Ruptures conventionnelles : 30% des salariés y sont contraints par leur employeur !
Près de 360.000 ruptures à l’amiable de CDI ont été signées en 2015. Le Centre d’étude de l’emploi a étudié les motifs, très variés, qui poussent les salarié-e-s à y recourir.
On n’en a jamais signé autant : près de 360.000 ruptures conventionnelles ont été homologuées en 2015. La barre des 2 millions depuis leur lancement en 2008 a, au passage, été franchie en octobre. Le succès de ces divorces à l’amiable version professionnelle, très prisés des TPE et PME pour leur simplicité et leur sécurité juridique, n’est plus à démontrer. Au point de faire grincer des dents certains syndicats, qui dénoncent des abus et détournements.
Une riche étude, publiée par le Centre d’étude de l’emploi et basée sur des données collectées en 2012 par la Dares (ministère du Travail) auprès de 4.500 salarié-e-s signataires d’une rupture, éclaire le débat sur les ressorts, complexes et variés, du consentement du salarié. Ce dernier oscille, résume-t-elle, « entre initiative, adhésion et résignation ».
Pour remplacer une démission
Certes, 57 % des ruptures sont à « l’initiative principale » du salarié. Mais dans plus de la moitié des cas, des conflits, ouverts ou latents, motivent son geste. La rupture vient alors clairement remplacer une démission, avec l’avantage d’ouvrir, elle, droit aux allocations chômage. C’est, de très loin, la première raison évoquée par les salarié-e-s (67 %) pour justifier de passer par une rupture conventionnelle, devant l’évitement du conflit (17 %). Faute d’obtenir une rupture conventionnelle, seul un salarié sur trois à l’initiative de la demande affirme qu’il aurait démissionné.

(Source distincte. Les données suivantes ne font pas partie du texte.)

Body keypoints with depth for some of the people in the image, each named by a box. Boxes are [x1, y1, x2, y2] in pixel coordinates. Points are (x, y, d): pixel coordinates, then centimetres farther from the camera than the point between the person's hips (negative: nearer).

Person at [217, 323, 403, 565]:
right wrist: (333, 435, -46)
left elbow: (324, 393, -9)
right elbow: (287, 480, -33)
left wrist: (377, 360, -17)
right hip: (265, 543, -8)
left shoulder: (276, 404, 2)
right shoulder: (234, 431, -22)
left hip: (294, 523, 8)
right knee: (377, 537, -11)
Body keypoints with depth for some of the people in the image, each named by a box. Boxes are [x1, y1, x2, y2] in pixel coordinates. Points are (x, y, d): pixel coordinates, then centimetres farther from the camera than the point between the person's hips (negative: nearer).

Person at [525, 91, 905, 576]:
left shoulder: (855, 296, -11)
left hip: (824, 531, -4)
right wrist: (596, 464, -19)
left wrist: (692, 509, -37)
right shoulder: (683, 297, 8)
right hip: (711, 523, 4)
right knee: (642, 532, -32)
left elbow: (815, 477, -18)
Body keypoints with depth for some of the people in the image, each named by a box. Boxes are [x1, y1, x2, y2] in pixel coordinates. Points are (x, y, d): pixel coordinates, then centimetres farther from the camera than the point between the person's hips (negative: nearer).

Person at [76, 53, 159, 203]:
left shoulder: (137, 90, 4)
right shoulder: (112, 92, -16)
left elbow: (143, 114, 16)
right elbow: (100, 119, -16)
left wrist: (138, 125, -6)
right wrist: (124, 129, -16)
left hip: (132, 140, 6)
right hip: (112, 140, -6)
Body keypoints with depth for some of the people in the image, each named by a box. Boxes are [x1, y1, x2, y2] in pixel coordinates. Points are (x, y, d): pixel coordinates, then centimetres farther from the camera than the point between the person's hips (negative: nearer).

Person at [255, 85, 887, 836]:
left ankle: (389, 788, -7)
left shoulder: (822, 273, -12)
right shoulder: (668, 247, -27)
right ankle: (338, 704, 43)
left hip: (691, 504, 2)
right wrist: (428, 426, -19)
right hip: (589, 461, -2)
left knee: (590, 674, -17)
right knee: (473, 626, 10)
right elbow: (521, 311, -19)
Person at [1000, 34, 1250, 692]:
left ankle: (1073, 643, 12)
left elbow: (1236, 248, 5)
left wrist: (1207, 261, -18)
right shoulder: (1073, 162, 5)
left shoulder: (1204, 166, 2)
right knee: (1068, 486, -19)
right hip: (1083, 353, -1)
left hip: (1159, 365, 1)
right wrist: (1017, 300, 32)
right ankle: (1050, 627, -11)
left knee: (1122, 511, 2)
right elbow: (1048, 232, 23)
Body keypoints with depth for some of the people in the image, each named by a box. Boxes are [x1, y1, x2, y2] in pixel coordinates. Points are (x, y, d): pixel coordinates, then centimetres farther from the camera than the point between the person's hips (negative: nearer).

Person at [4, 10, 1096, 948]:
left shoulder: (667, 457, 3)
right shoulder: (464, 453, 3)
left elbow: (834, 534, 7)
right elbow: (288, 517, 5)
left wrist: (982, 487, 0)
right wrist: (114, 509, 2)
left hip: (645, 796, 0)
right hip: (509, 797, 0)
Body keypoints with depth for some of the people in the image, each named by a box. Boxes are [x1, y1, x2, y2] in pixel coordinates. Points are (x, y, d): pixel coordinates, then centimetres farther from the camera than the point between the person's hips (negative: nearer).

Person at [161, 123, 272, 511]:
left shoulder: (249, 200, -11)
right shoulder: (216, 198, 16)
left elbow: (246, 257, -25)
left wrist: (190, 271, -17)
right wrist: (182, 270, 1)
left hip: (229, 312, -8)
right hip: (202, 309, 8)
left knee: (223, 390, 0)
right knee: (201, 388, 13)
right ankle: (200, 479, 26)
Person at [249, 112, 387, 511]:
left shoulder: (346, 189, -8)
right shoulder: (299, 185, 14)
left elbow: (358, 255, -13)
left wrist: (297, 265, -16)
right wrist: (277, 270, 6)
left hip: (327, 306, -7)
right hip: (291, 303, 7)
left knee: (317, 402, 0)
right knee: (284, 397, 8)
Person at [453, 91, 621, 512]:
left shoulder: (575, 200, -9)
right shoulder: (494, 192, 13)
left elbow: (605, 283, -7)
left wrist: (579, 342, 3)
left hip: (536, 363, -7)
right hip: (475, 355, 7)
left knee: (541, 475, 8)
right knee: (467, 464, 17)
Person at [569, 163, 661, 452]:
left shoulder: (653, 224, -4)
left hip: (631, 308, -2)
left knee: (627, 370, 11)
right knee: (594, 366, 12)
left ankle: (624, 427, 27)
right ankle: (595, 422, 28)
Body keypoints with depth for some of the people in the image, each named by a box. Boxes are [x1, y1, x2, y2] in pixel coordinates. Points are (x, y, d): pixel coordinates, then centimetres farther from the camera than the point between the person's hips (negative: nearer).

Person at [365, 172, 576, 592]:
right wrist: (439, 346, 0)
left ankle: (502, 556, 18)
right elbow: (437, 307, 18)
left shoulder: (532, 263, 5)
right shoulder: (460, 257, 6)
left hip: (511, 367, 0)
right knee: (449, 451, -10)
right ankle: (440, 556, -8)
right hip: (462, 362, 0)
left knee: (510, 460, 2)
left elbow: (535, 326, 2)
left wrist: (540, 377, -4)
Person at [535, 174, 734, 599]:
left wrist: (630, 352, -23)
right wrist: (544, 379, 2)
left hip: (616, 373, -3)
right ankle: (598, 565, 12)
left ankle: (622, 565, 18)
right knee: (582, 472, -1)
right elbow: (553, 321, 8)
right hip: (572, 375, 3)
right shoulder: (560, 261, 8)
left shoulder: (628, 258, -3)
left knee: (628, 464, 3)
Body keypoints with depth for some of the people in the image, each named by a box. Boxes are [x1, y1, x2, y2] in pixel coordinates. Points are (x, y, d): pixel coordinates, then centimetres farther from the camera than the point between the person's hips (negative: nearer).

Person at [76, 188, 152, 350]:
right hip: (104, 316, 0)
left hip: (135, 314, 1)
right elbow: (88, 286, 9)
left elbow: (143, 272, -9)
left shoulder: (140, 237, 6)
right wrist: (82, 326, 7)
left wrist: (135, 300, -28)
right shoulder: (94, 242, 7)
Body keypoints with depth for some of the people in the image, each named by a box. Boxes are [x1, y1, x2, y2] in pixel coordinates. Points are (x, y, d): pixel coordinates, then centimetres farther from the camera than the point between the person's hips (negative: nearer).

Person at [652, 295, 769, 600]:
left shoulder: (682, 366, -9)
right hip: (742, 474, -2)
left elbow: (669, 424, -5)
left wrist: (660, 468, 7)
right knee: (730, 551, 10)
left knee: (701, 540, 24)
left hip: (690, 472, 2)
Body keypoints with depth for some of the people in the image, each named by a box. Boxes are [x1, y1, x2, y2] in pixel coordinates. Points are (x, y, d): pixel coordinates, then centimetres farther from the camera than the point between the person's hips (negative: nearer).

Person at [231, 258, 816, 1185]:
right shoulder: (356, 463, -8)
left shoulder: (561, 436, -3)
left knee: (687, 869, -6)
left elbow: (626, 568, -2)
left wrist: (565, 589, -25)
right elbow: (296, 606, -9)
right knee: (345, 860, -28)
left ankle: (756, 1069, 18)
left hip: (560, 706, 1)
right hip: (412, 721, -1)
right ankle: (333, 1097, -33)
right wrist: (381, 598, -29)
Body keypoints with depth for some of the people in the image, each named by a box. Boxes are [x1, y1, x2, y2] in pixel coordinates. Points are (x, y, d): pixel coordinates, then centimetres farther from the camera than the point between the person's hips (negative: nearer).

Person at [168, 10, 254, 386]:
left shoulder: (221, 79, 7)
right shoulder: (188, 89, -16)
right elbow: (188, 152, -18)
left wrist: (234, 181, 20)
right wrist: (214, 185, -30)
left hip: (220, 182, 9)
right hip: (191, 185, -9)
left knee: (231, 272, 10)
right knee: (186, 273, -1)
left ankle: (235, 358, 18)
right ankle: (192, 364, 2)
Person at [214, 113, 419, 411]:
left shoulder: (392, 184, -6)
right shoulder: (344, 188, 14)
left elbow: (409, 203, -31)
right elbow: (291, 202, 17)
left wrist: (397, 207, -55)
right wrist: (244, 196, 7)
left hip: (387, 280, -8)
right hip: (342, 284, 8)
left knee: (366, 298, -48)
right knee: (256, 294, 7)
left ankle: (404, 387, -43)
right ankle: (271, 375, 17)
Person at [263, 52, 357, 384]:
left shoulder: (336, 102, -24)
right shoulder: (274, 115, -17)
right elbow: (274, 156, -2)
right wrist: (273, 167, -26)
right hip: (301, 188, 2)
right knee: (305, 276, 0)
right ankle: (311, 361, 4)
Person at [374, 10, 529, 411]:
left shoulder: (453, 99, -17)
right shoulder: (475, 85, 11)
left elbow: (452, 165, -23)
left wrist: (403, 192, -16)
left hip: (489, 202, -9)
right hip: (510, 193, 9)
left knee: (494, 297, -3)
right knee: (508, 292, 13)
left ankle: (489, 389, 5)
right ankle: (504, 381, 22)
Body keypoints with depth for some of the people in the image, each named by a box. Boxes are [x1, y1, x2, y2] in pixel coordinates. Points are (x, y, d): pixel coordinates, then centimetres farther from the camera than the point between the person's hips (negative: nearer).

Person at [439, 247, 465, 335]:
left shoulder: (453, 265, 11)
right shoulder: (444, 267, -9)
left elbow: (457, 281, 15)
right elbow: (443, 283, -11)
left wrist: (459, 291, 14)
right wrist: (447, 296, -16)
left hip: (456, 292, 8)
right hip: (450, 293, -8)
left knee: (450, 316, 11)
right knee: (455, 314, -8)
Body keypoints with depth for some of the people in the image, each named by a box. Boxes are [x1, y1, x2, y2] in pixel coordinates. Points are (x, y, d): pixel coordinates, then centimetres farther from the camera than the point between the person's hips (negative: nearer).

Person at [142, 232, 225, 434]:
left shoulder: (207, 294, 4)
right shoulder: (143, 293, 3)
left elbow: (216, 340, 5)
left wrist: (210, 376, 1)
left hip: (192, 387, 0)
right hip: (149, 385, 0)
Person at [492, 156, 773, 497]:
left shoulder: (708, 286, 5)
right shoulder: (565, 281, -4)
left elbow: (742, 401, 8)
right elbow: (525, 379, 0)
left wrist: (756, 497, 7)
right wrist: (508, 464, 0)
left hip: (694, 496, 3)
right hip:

Les autres, dont la part croît avec l’âge, n’auraient pas franchi le pas « malgré une importante souffrance au travail ou une forte envie de reconversion », pointe l’étude.
Quand l’employeur est à l’initiative principale, le premier motif qu’il avance au salarié est plus souvent économique que personnel et le dirigeant aspire en priorité à s’épargner un conflit. Constat qu’en tire l’étude : « Les raisons avancées par les salariés pour demander ou accepter la rupture correspondent rarement au modèle idéal du salarié qui connaît une mobilité voulue », de l’ordre d’un quart des cas. Près de 30 % des salarié-e-s interrogé-e-s en sont même ressorti-e-s avec le sentiment d’avoir été « contraint par l’employeur à quitter l’établissement ».
Diversité des situations
La conclusion qu’en tire l’étude illustre la diversité des situations, confirmant ainsi à la fois la pertinence du dispositif, « à la fois substitutif et facilitateur des ruptures de CDI », et les questions qui l’accompagnent. Dans la moitié des cas, la rupture conventionnelle « sécurise des ruptures qui auraient eu lieu », en « remplaçant avantageusement » une démission ou un licenciement. Dans l’autre moitié des cas, elle « facilite des ruptures dont les motifs ne sont pas clairement identifiables, ce qui soulève la question de sa contribution à l’évolution du chômage ».
Sont en particulier dans le viseur des syndicats les ruptures voyant des salarié-e-s proches de la soixantaine et leurs employeurs en faire « des préretraites déguisées sur le dos de l’Unédic ». Les partenaires sociaux ont convenu cet automne d’instaurer une cotisation sur les ruptures de conventionnelles de seniors, destinée à alimenter les caisses des régimes de retraite complémentaires. Les contours du dispositif doivent être discutées lors des négociations sur l’assurance-chômage qui s’ouvriront mi-février.